Action item:
Retype every line of text in the records below precisely, including the wording, spelling, and line breaks, and leave the pictures out of your answer.

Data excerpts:
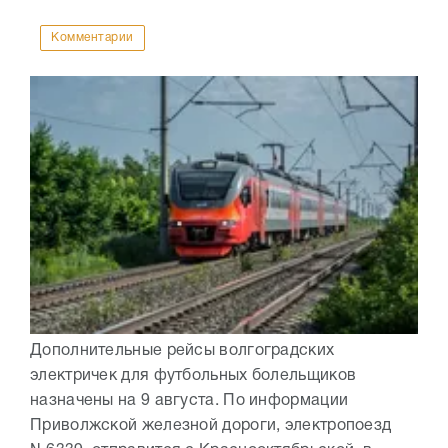
Комментарии
Дополнительные рейсы волгоградских
электричек для футбольных болельщиков
назначены на 9 августа. По информации
Приволжской железной дороги, электропоезд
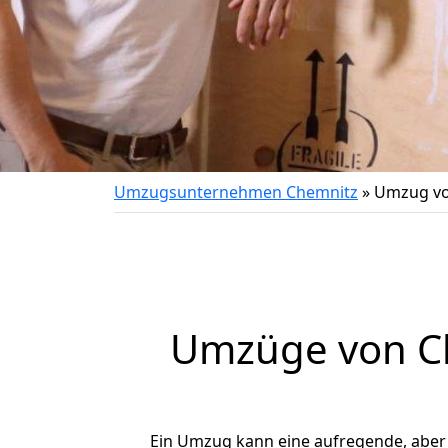
Umzugsunternehmen Chemnitz
»
Umzug vo
Umzüge von Ch
Ein Umzug kann eine aufregende, abe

Answer to the problem:
Комментарии
Дополнительные рейсы волгоградских
электричек для футбольных болельщиков
назначены на 9 августа. По информации
Приволжской железной дороги, электропоезд
Umzugsunternehmen Chemnitz
»
Umzug vo
Umzüge von Ch
Ein Umzug kann eine aufregende, abe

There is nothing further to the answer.